Bab 31 - Nyanyian dari Pulau Putih

2 1 0
                                    

Bab 31 - Nyanyian dari Pulau Putih

I hope you enjoyed this story. If you'd like it, you can like, comment, and follow the author.

*****

Seluruh manusia setuju bahwa mereka tidak akan pernah bisa melawan kekuatan alam. Tapi bagi Archer, bila ia tidak dapat melawannya, maka ia akan hidup selamanya dalam penderitaan.

Archer membenci alam sama seperti ia membenci orang yang tidak mau menurutinya. Sayang sekali alam tidak bisa diancam seperti orang-orang. Alam punya kehendaknya sendiri. Archer tahu dia tidak akan pernah bisa mengendalikannya. Tetapi, kalau ia tidak bisa membuat alam menuruti kehendaknya, maka ia akan melawannya.

Begitulah lahirnya menara penangkal hujan. Bangunan yang dilengkapi teknologi amat canggih yang mampu melawan kuasa alam. Namun, ternyata perhitungannya salah. Alam masih jauh lebih kuat. Dan sekarang kota yang dibangunnya dengan jerih payah itu diporak-porandakan oleh bencana alam seperti mainan.

Di ruang kantor Archer, mereka berkumpul. Dari balik dinding kaca, kabut putih tebal menelan kota Neo. Sudah dua jam sejak listrik padam dan membuat ruangan terasa gelap. Deru hujan terus meraung dan mengisi keheningan di antara mereka. Tidak ada yang tertarik untuk berbicara. Semuanya hanyut dalam benaknya masing-masing.

Archer yang berdiri jauh dari mereka, matanya lelah akibat terlalu lama menatap layar gadget. Diliriknya penuh harap ujung layar ponselnya, tidak ada sinyal. Kemungkinan sinyal tidak akan muncul sampai bencana alam ini berhenti. Seketika dilemparkan gadget nya ke atas meja kerjanya yang kosong. Lalu ia menjatuhkan tubuhnya ke kursi putar dan menopang kepala yang terasa berdenyut dengan kedua tangan.

Bersender di dinding kaca, Bonita duduk bersandingan dengan Utan. Gadis itu menyenderkan kepalanya ke lengan Utan yang kekar dan hangat. Bonita memberengut sedih, merasa bersalah telah menyeret hewan-hewan ke kota. Sementara itu, Utan terus memikirkan nasib teman-temannya, berusaha percaya bahwa mereka ada di tempat aman dan terlindung dari amukan alam.

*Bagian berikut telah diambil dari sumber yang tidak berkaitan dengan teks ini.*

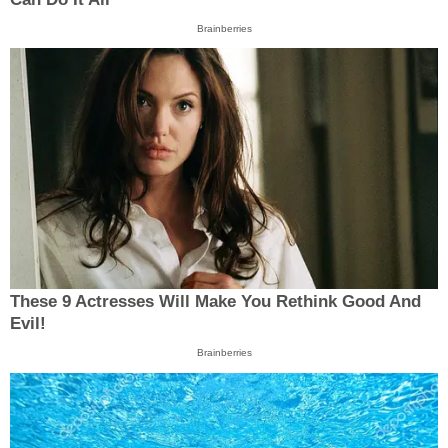
Brainberries
These 9 Actresses Will Make You Rethink Good And
Evil!
Brainberries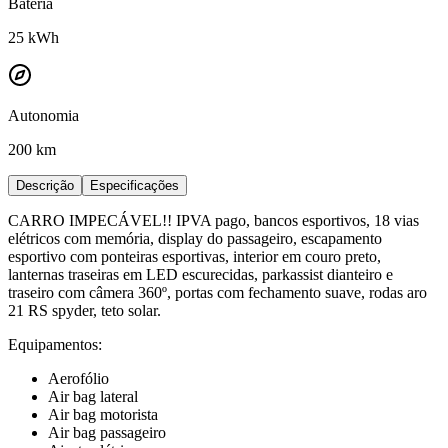
Bateria
25
kWh
Autonomia
200 km
Descrição
Especificações
CARRO IMPECÁVEL!! IPVA pago, bancos esportivos, 18 vias
elétricos com memória, display do passageiro, escapamento
esportivo com ponteiras esportivas, interior em couro preto,
lanternas traseiras em LED escurecidas, parkassist dianteiro e
traseiro com câmera 360º, portas com fechamento suave, rodas aro
21 RS spyder, teto solar.
Equipamentos:
Aerofólio
Air bag lateral
Air bag motorista
Air bag passageiro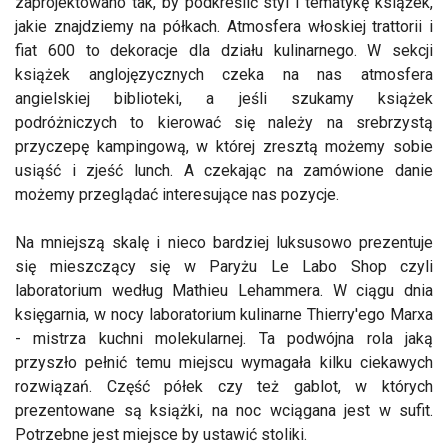
zaprojektowano tak, by podkreślić styl i tematykę książek,
jakie znajdziemy na półkach. Atmosfera włoskiej trattorii i
fiat 600 to dekoracje dla działu kulinarnego. W sekcji
książek anglojęzycznych czeka na nas atmosfera
angielskiej biblioteki, a jeśli szukamy książek
podróżniczych to kierować się należy na srebrzystą
przyczepę kampingową, w której zresztą możemy sobie
usiąść i zjeść lunch. A czekając na zamówione danie
możemy przeglądać interesujące nas pozycje.
Na mniejszą skalę i nieco bardziej luksusowo prezentuje
się mieszczący się w Paryżu Le Labo Shop czyli
laboratorium według Mathieu Lehammera. W ciągu dnia
księgarnia, w nocy laboratorium kulinarne Thierry'ego Marxa
- mistrza kuchni molekularnej. Ta podwójna rola jaką
przyszło pełnić temu miejscu wymagała kilku ciekawych
rozwiązań. Część półek czy też gablot, w których
prezentowane są książki, na noc wciągana jest w sufit.
Potrzebne jest miejsce by ustawić stoliki.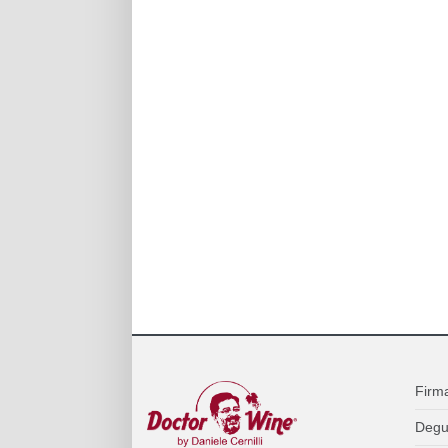
Firm
Degu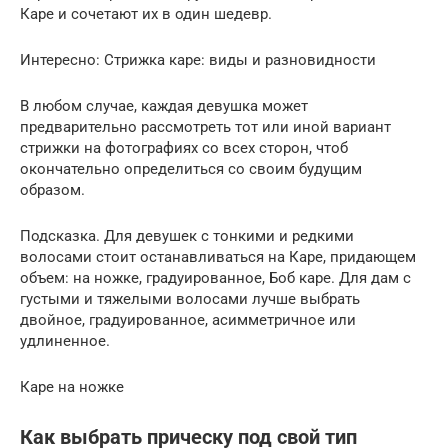
Каре и сочетают их в один шедевр.
Интересно: Стрижка каре: виды и разновидности
В любом случае, каждая девушка может
предварительно рассмотреть тот или иной вариант
стрижки на фотографиях со всех сторон, чтоб
окончательно определиться со своим будущим
образом.
Подсказка. Для девушек с тонкими и редкими
волосами стоит останавливаться на Каре, придающем
объем: на ножке, градуированное, Боб каре. Для дам с
густыми и тяжелыми волосами лучше выбрать
двойное, градуированное, асимметричное или
удлиненное.
Каре на ножке
Как выбрать прическу под свой тип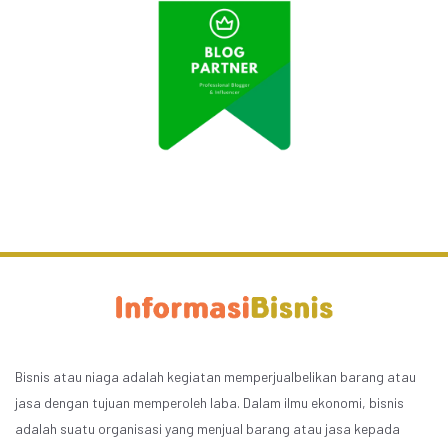
Bisnis atau niaga adalah kegiatan memperjualbelikan barang atau
jasa dengan tujuan memperoleh laba. Dalam ilmu ekonomi, bisnis
adalah suatu organisasi yang menjual barang atau jasa kepada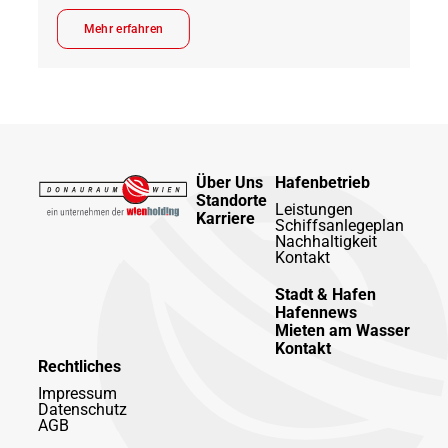
Mehr erfahren
Über Uns
Hafenbetrieb
Standorte
Leistungen
Karriere
Schiffsanlegeplan
Nachhaltigkeit
Kontakt
Stadt & Hafen
Hafennews
Mieten am Wasser
Kontakt
Rechtliches
Impressum
Datenschutz
AGB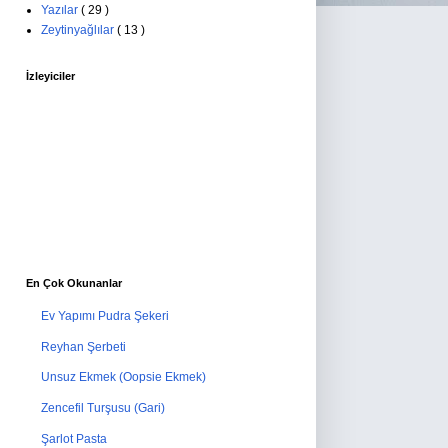
Yazılar
( 29 )
Zeytinyağlılar
( 13 )
İzleyiciler
En Çok Okunanlar
Ev Yapımı Pudra Şekeri
Reyhan Şerbeti
Unsuz Ekmek (Oopsie Ekmek)
Zencefil Turşusu (Gari)
Şarlot Pasta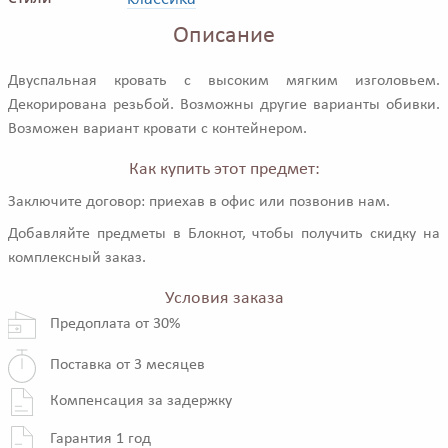
Описание
Двуспальная кровать с высоким мягким изголовьем.
Декорирована резьбой. Возможны другие варианты обивки.
Возможен вариант кровати с контейнером.
Как купить этот предмет:
Заключите договор: приехав в офис или позвонив нам.
Добавляйте предметы в Блокнот, чтобы получить скидку на
комплексный заказ.
Условия заказа
Предоплата от 30%
Поставка от 3 месяцев
Компенсация за задержку
Гарантия 1 год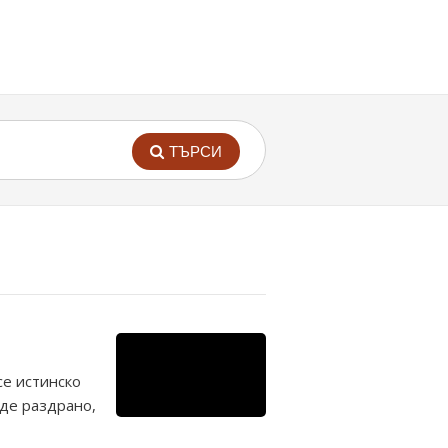
ТЪРСИ
се истинско
ъде раздрано,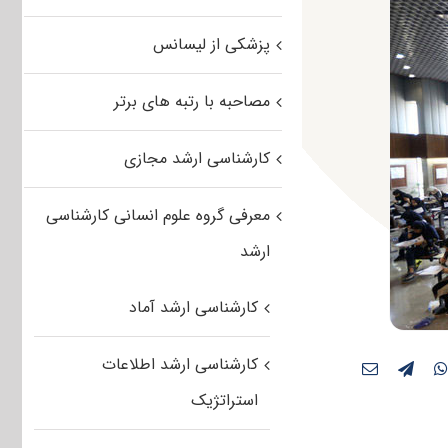
پزشکی از لیسانس
مصاحبه با رتبه های برتر
کارشناسی ارشد مجازی
معرفی گروه علوم انسانی کارشناسی
ارشد
کارشناسی ارشد آماد
کارشناسی ارشد اطلاعات
استراتژیک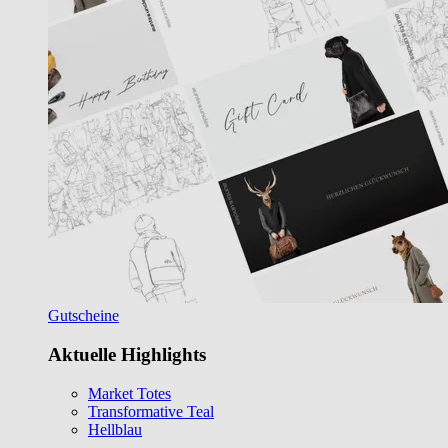
Gutscheine
Aktuelle Highlights
Market Totes
Transformative Teal
Hellblau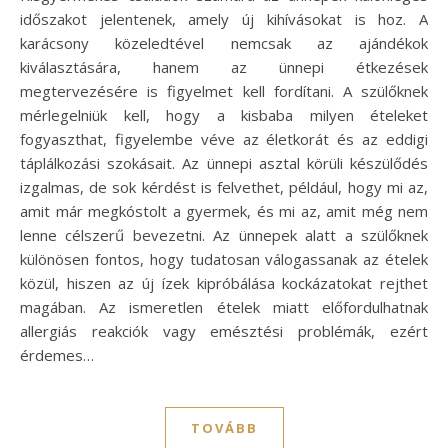
időszakot jelentenek, amely új kihívásokat is hoz. A
karácsony közeledtével nemcsak az ajándékok
kiválasztására, hanem az ünnepi étkezések
megtervezésére is figyelmet kell fordítani. A szülőknek
mérlegelniük kell, hogy a kisbaba milyen ételeket
fogyaszthat, figyelembe véve az életkorát és az eddigi
táplálkozási szokásait. Az ünnepi asztal körüli készülődés
izgalmas, de sok kérdést is felvethet, például, hogy mi az,
amit már megkóstolt a gyermek, és mi az, amit még nem
lenne célszerű bevezetni. Az ünnepek alatt a szülőknek
különösen fontos, hogy tudatosan válogassanak az ételek
közül, hiszen az új ízek kipróbálása kockázatokat rejthet
magában. Az ismeretlen ételek miatt előfordulhatnak
allergiás reakciók vagy emésztési problémák, ezért
érdemes…
TOVÁBB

Kid duduk di depan Utan. Lelaki itu bersender di sebuah meja, ditemani Escanor yang duduk di sisinya. Dia bengong menatap badai hujan yang tidak kunjung mereda. Kepalanya seakan ditusuk-tusuk paku kecil. Penduduk kota, para hewan dan robot hewan di luar sana, pasti amat ketakutan dan sedang menjerit meminta pertolongan. Sementara ia ada di sini, berada di tempat aman dan terlindung dari serangan badai. Kid mengepalkan kedua tangannya, kecewa pada dirinya yang tidak dapat berbuat apa pun. Escanor yang bisa memahami perasaannya, seketika menggosok kepala ke tubuhnya, berusaha menghiburnya.

"Apa cuaca di kota memang selalu mengerikan seperti ini?" tanya Utan.
Seketika semua langsung berpaling menatap tajam Utan.

Utan menelan ludah, pasti ia telah menanyakan sesuatu yang salah. "Maafkan aku," katanya dengan penuh menyesal.

"Baru kali ini," ujar Archer dengan nada yang suram. Seketika hewan itu tertegun menatapnya. "Hujan deras selalu melanda kota Neo, tapi biasanya tidak akan bertahan lama. Kalau pun badai hujan, Badan Meteorologi pasti akan memberitahuku sehingga aku dapat memberitahu penduduk kota untuk tetap di rumah. Hari ini aku mendapat informasi akan datang hujan, tapi mereka tidak bilang akan badai hujan disertai angin kencang. Jangan berpikir ini salah mereka, mereka selalu memberi informasi yang akurat."

"Kota Neo sangat luar biasa," ucap Utan, membuat Archer mengerutkan kening. "Kalian bisa memprediksi cuaca dan mengantisipasi adanya bencana."